L'absence du président Saleh, hospitalisé en Arabie saoudite après une attaque le 3 juin contre son palais à Sanaa, a ouvert la perspective d'une possible relance de l'accord de transition, élaboré par les monarchies du Golfe et dont la mise en oeuvre a été bloquée fin mai par le refus du chef de l'Etat de le signer.
"Nous vous invitons en ce moment historique à se tenir aux côtés du peuple yéménite et à le soutenir dans sa volonté d'une transition (...) vers un Etat civil moderne", ajoutent les "Jeunes de la Révolution", qui organisent depuis fin janvier des manifestations et des sit-in pour réclamer le départ de Saleh.
Mardi, des dizaines de milliers de personnes ont manifesté près de la Place du Changement, épicentre de la contestation à Sanaa, pour réclamer la mise en place d'un Conseil présidentiel intérimaire pour hâter la transition à la tête de l'Etat, selon un correspondant de l'AFP.
"Le peuple veut un conseil intérimaire", a chanté la foule, tenue à distance par la police à quelque 200 mètres de la résidence du vice-président, Abd Rabbo Mansour Hadi, qui assure l'intérim du chef de l'Etat selon la Constitution.

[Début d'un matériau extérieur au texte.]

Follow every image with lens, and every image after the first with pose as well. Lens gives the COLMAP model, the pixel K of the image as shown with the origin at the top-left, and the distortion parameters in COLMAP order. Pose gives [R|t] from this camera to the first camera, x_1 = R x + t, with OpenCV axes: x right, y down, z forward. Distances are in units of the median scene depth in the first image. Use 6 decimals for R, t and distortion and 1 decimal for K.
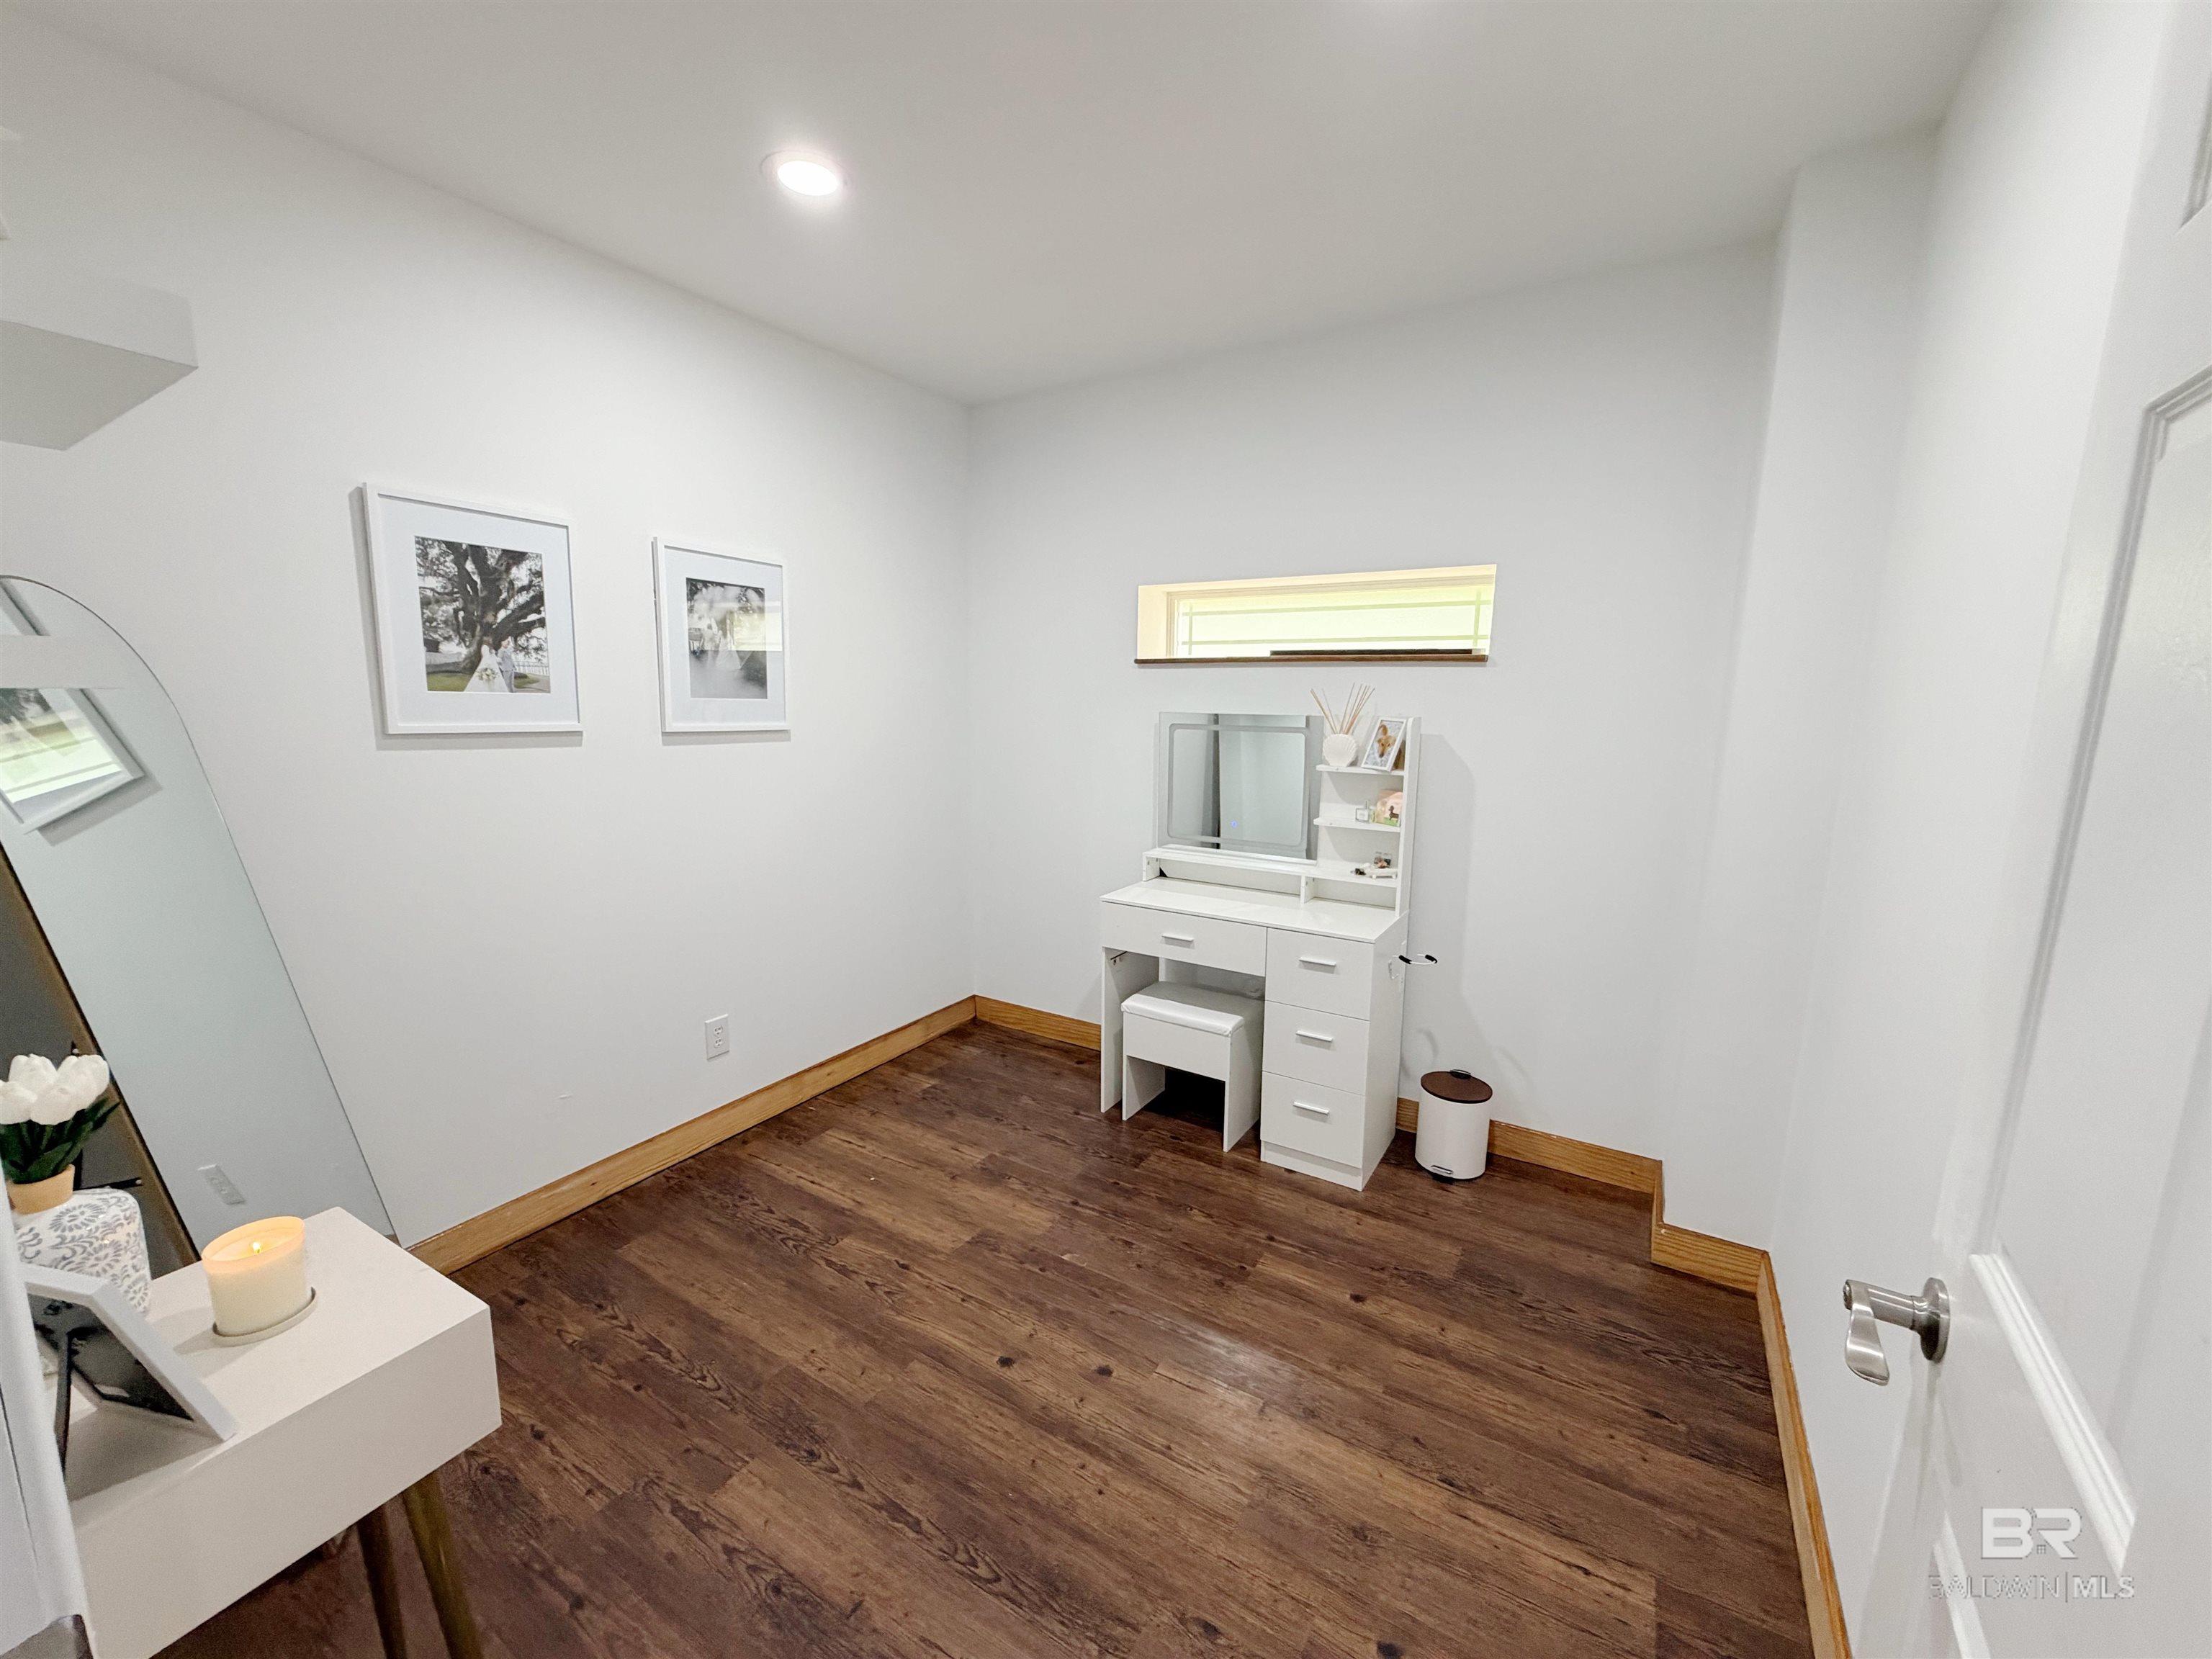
lens RADIAL K [[877.6, 0, 1107.5], [0, 877.6, 836.0], [0, 0, 1]] dist [0.002317, -0.000669]
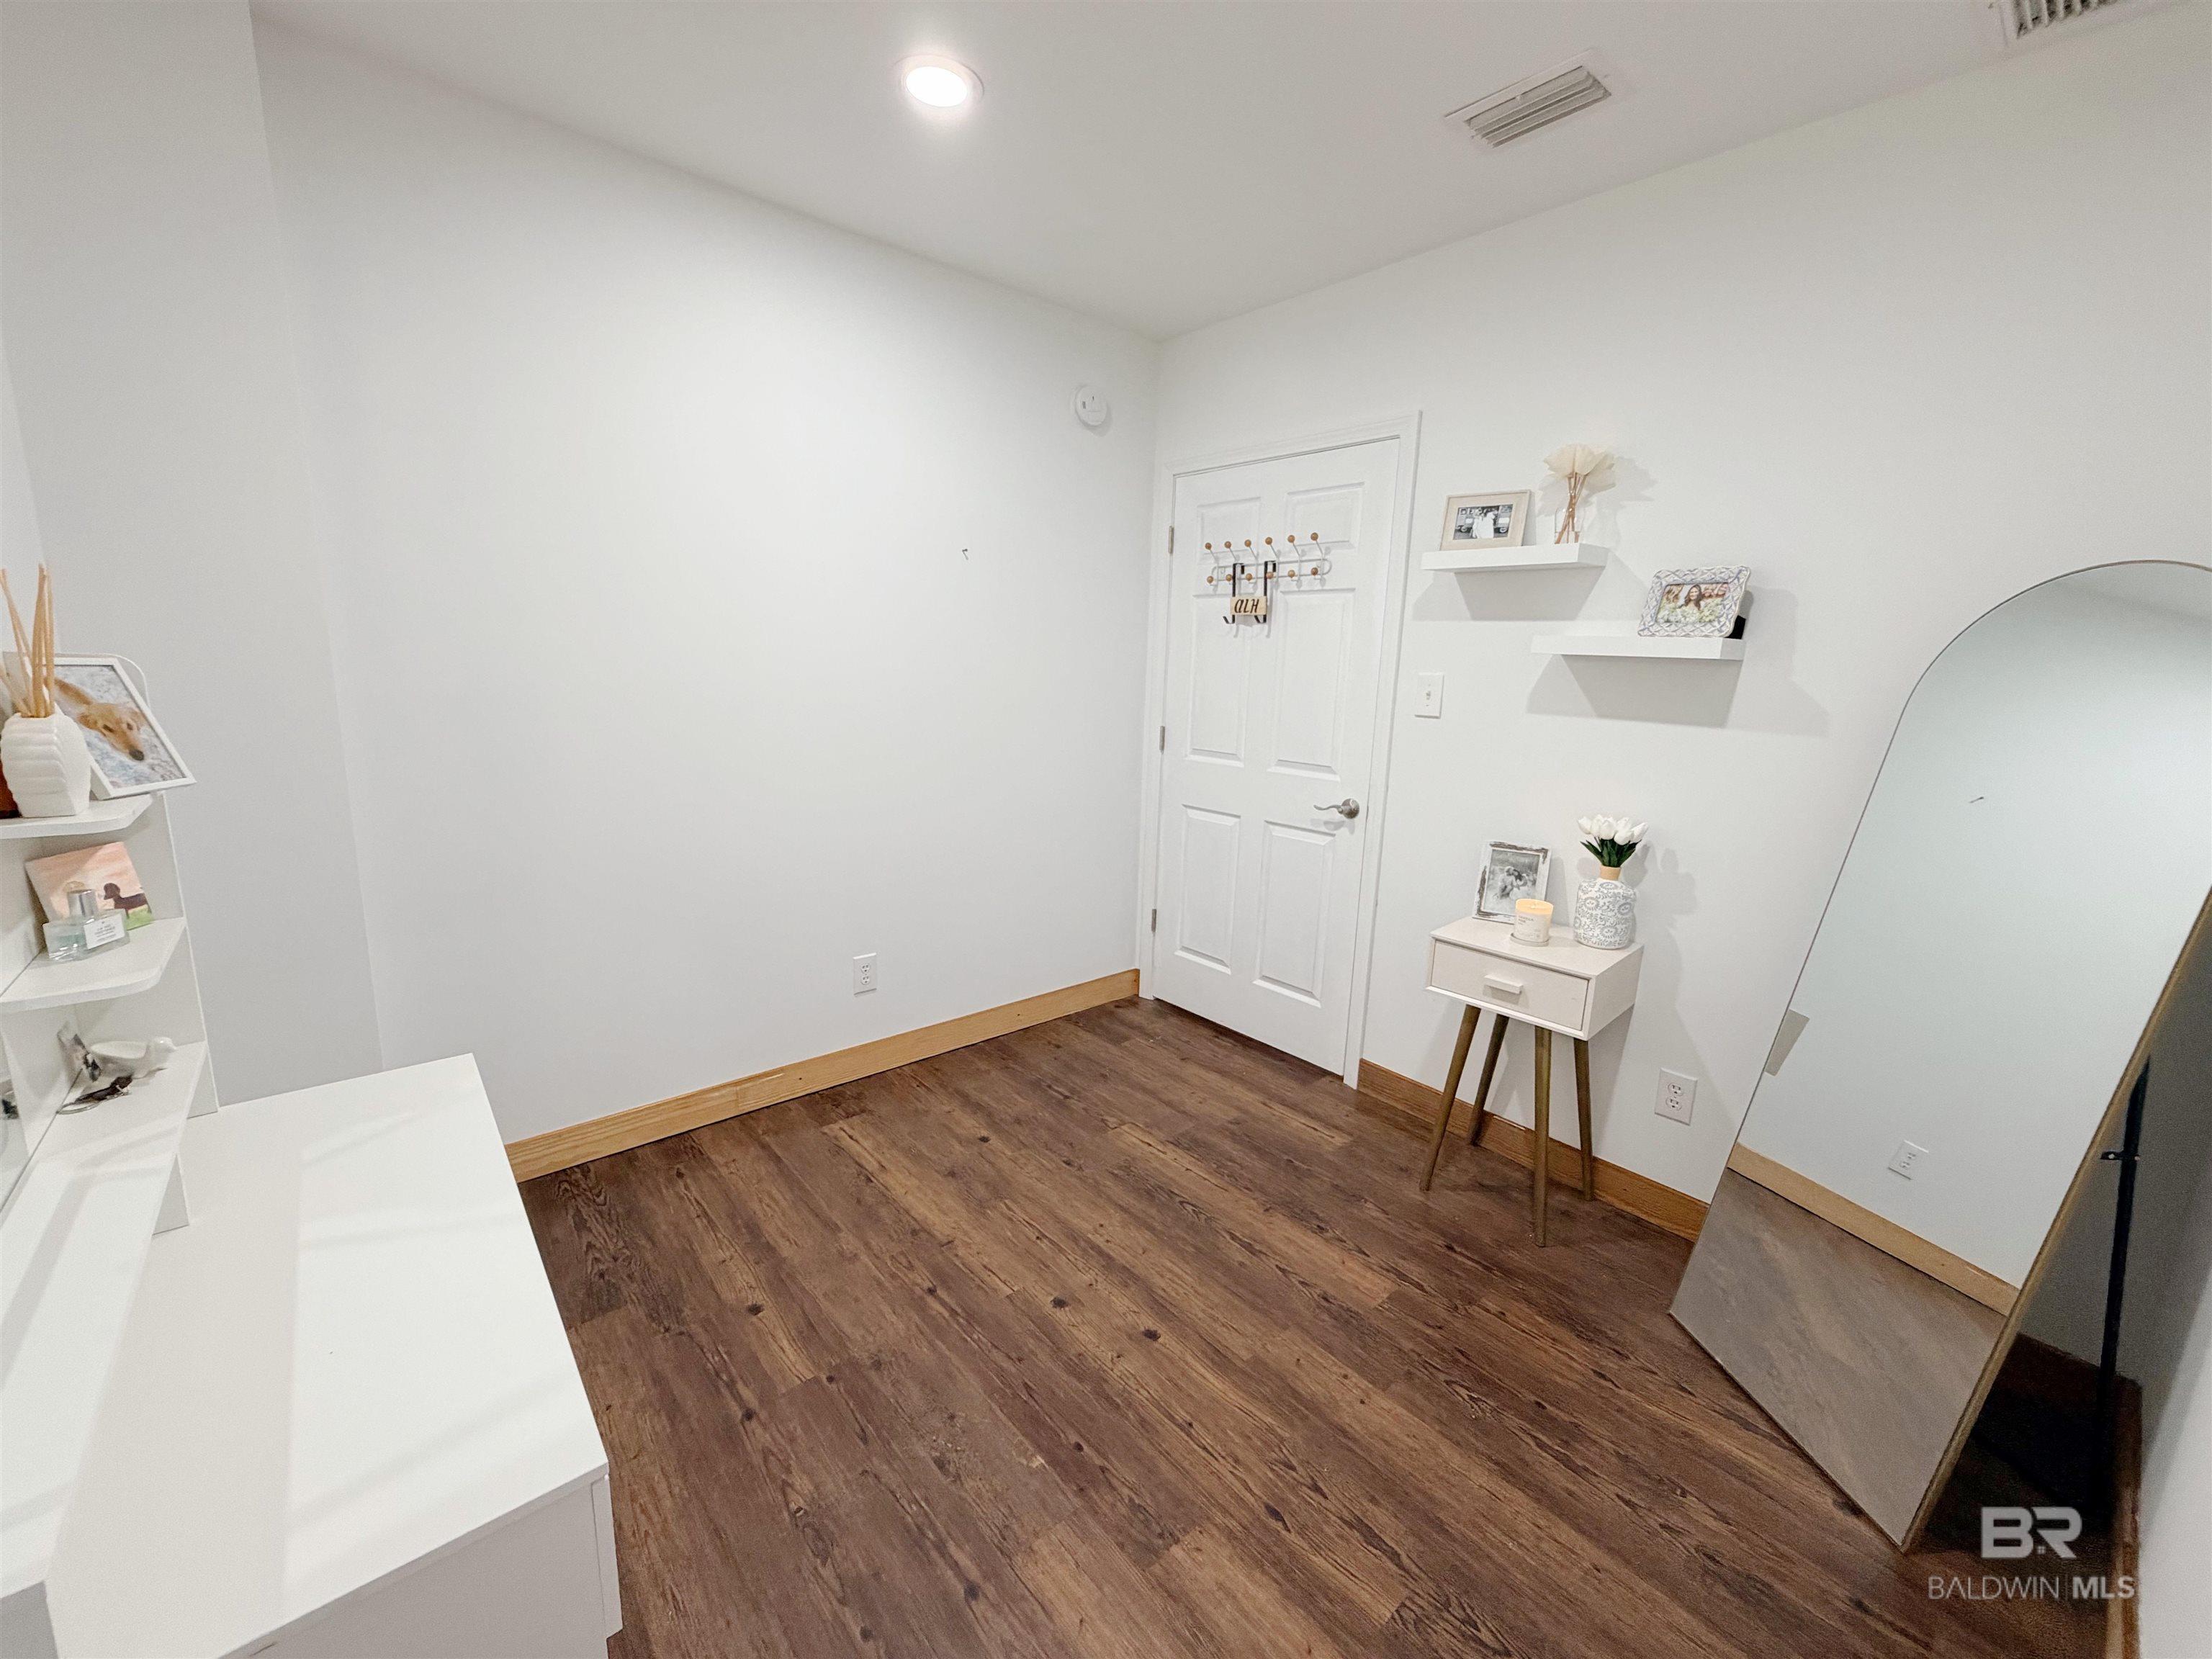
lens RADIAL K [[877.6, 0, 1108.1], [0, 877.6, 829.2], [0, 0, 1]] dist [0.002317, -0.000669]
pose [[-0.954995, -0.095710, 0.280758, -0.286211], [0.009273, 0.936417, 0.350766, -0.261290], [-0.296478, 0.337583, -0.893386, 1.678618]]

Des manifestations similaires ont eu lieu dans plusieurs provinces du Yémen, dont le Hadramout (sud-est), Ibb (sud), Houdeida, sur la mer Rouge, et Saada (nord).
L'accord de transition, élaboré par le CCG avec l'aide des Etats-Unis et de l'Union européenne, prévoit la formation par l'opposition d'un gouvernement de réconciliation et la démission un mois plus tard de M. Saleh en échange d'une immunité pour lui-même et ses proches, puis une élection présidentielle dans les 60 jours.
Mais les "Jeunes de la Révolution", opposés à cette immunité, ont répété mardi que le président Saleh et les autres dignitaires du régime devraient être en jugés.